DATA LISTING
□ □ □

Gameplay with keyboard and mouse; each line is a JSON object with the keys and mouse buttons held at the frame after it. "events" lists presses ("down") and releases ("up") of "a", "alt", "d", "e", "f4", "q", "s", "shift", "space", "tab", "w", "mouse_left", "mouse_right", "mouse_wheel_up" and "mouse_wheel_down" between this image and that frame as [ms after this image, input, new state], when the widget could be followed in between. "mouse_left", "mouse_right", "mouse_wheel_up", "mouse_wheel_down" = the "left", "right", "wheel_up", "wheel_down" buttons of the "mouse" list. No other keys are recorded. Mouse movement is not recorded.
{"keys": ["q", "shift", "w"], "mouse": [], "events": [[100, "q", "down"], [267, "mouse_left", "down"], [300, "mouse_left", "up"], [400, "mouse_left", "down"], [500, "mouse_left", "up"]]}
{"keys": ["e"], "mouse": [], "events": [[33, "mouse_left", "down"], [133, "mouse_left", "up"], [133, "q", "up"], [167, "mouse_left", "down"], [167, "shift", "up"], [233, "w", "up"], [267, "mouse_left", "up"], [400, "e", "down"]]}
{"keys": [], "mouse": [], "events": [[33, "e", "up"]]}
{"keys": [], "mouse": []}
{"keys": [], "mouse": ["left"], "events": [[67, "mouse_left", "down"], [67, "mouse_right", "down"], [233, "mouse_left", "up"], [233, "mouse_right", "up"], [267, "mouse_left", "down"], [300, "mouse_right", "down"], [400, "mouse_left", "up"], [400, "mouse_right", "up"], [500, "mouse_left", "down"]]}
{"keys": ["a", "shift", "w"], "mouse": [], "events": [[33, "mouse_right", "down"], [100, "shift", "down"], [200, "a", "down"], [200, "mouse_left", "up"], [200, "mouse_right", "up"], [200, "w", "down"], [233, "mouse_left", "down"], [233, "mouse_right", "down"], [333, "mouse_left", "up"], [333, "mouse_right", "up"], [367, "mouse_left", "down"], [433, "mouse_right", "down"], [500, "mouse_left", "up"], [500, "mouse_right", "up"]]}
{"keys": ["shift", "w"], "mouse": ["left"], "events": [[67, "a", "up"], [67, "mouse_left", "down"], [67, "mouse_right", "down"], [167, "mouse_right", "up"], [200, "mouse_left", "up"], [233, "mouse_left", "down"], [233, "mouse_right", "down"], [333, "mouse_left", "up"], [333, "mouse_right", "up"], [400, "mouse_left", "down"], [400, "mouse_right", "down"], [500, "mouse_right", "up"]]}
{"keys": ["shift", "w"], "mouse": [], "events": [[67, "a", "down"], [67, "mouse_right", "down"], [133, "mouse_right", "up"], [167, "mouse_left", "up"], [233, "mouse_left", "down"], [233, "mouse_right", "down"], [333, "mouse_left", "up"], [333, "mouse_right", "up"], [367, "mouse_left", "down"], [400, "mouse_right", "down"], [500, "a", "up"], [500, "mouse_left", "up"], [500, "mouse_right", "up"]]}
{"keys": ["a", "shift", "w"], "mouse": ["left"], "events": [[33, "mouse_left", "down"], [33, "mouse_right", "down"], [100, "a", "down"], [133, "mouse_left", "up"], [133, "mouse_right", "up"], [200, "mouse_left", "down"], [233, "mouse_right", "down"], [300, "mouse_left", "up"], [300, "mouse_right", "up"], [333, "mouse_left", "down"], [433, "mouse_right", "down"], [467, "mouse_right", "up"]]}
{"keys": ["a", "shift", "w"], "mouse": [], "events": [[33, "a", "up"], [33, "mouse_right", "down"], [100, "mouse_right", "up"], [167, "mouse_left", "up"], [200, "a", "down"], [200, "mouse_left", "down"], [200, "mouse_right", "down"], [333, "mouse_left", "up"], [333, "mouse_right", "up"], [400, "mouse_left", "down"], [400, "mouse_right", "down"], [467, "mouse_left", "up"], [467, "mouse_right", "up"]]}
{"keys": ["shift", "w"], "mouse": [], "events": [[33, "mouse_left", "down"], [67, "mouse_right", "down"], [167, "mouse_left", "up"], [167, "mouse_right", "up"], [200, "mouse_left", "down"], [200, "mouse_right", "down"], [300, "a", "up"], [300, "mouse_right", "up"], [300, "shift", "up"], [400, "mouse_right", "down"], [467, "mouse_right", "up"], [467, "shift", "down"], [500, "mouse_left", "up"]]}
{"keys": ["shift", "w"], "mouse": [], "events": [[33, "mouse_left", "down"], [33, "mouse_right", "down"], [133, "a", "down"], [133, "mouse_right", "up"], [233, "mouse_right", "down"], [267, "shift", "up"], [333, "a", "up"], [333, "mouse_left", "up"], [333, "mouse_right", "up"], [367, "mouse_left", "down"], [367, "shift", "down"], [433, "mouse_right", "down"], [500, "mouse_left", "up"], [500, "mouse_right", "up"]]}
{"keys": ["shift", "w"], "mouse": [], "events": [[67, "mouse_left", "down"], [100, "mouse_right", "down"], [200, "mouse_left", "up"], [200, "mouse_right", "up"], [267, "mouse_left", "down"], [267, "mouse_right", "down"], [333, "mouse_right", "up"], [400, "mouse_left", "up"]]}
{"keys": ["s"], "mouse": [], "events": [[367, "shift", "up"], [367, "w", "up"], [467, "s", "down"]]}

□ □ □

TASK STATEMENT
Repeat the material in full, exactly as written.

SOLUTION TO THE PROBLEM
Gameplay with keyboard and mouse; each line is a JSON object with the keys and mouse buttons held at the frame after it. "events" lists presses ("down") and releases ("up") of "a", "alt", "d", "e", "f4", "q", "s", "shift", "space", "tab", "w", "mouse_left", "mouse_right", "mouse_wheel_up" and "mouse_wheel_down" between this image and that frame as [ms after this image, input, new state], when the widget could be followed in between. "mouse_left", "mouse_right", "mouse_wheel_up", "mouse_wheel_down" = the "left", "right", "wheel_up", "wheel_down" buttons of the "mouse" list. No other keys are recorded. Mouse movement is not recorded.
{"keys": ["q", "shift", "w"], "mouse": [], "events": [[100, "q", "down"], [267, "mouse_left", "down"], [300, "mouse_left", "up"], [400, "mouse_left", "down"], [500, "mouse_left", "up"]]}
{"keys": ["e"], "mouse": [], "events": [[33, "mouse_left", "down"], [133, "mouse_left", "up"], [133, "q", "up"], [167, "mouse_left", "down"], [167, "shift", "up"], [233, "w", "up"], [267, "mouse_left", "up"], [400, "e", "down"]]}
{"keys": [], "mouse": [], "events": [[33, "e", "up"]]}
{"keys": [], "mouse": []}
{"keys": [], "mouse": ["left"], "events": [[67, "mouse_left", "down"], [67, "mouse_right", "down"], [233, "mouse_left", "up"], [233, "mouse_right", "up"], [267, "mouse_left", "down"], [300, "mouse_right", "down"], [400, "mouse_left", "up"], [400, "mouse_right", "up"], [500, "mouse_left", "down"]]}
{"keys": ["a", "shift", "w"], "mouse": [], "events": [[33, "mouse_right", "down"], [100, "shift", "down"], [200, "a", "down"], [200, "mouse_left", "up"], [200, "mouse_right", "up"], [200, "w", "down"], [233, "mouse_left", "down"], [233, "mouse_right", "down"], [333, "mouse_left", "up"], [333, "mouse_right", "up"], [367, "mouse_left", "down"], [433, "mouse_right", "down"], [500, "mouse_left", "up"], [500, "mouse_right", "up"]]}
{"keys": ["shift", "w"], "mouse": ["left"], "events": [[67, "a", "up"], [67, "mouse_left", "down"], [67, "mouse_right", "down"], [167, "mouse_right", "up"], [200, "mouse_left", "up"], [233, "mouse_left", "down"], [233, "mouse_right", "down"], [333, "mouse_left", "up"], [333, "mouse_right", "up"], [400, "mouse_left", "down"], [400, "mouse_right", "down"], [500, "mouse_right", "up"]]}
{"keys": ["shift", "w"], "mouse": [], "events": [[67, "a", "down"], [67, "mouse_right", "down"], [133, "mouse_right", "up"], [167, "mouse_left", "up"], [233, "mouse_left", "down"], [233, "mouse_right", "down"], [333, "mouse_left", "up"], [333, "mouse_right", "up"], [367, "mouse_left", "down"], [400, "mouse_right", "down"], [500, "a", "up"], [500, "mouse_left", "up"], [500, "mouse_right", "up"]]}
{"keys": ["a", "shift", "w"], "mouse": ["left"], "events": [[33, "mouse_left", "down"], [33, "mouse_right", "down"], [100, "a", "down"], [133, "mouse_left", "up"], [133, "mouse_right", "up"], [200, "mouse_left", "down"], [233, "mouse_right", "down"], [300, "mouse_left", "up"], [300, "mouse_right", "up"], [333, "mouse_left", "down"], [433, "mouse_right", "down"], [467, "mouse_right", "up"]]}
{"keys": ["a", "shift", "w"], "mouse": [], "events": [[33, "a", "up"], [33, "mouse_right", "down"], [100, "mouse_right", "up"], [167, "mouse_left", "up"], [200, "a", "down"], [200, "mouse_left", "down"], [200, "mouse_right", "down"], [333, "mouse_left", "up"], [333, "mouse_right", "up"], [400, "mouse_left", "down"], [400, "mouse_right", "down"], [467, "mouse_left", "up"], [467, "mouse_right", "up"]]}
{"keys": ["shift", "w"], "mouse": [], "events": [[33, "mouse_left", "down"], [67, "mouse_right", "down"], [167, "mouse_left", "up"], [167, "mouse_right", "up"], [200, "mouse_left", "down"], [200, "mouse_right", "down"], [300, "a", "up"], [300, "mouse_right", "up"], [300, "shift", "up"], [400, "mouse_right", "down"], [467, "mouse_right", "up"], [467, "shift", "down"], [500, "mouse_left", "up"]]}
{"keys": ["shift", "w"], "mouse": [], "events": [[33, "mouse_left", "down"], [33, "mouse_right", "down"], [133, "a", "down"], [133, "mouse_right", "up"], [233, "mouse_right", "down"], [267, "shift", "up"], [333, "a", "up"], [333, "mouse_left", "up"], [333, "mouse_right", "up"], [367, "mouse_left", "down"], [367, "shift", "down"], [433, "mouse_right", "down"], [500, "mouse_left", "up"], [500, "mouse_right", "up"]]}
{"keys": ["shift", "w"], "mouse": [], "events": [[67, "mouse_left", "down"], [100, "mouse_right", "down"], [200, "mouse_left", "up"], [200, "mouse_right", "up"], [267, "mouse_left", "down"], [267, "mouse_right", "down"], [333, "mouse_right", "up"], [400, "mouse_left", "up"]]}
{"keys": ["s"], "mouse": [], "events": [[367, "shift", "up"], [367, "w", "up"], [467, "s", "down"]]}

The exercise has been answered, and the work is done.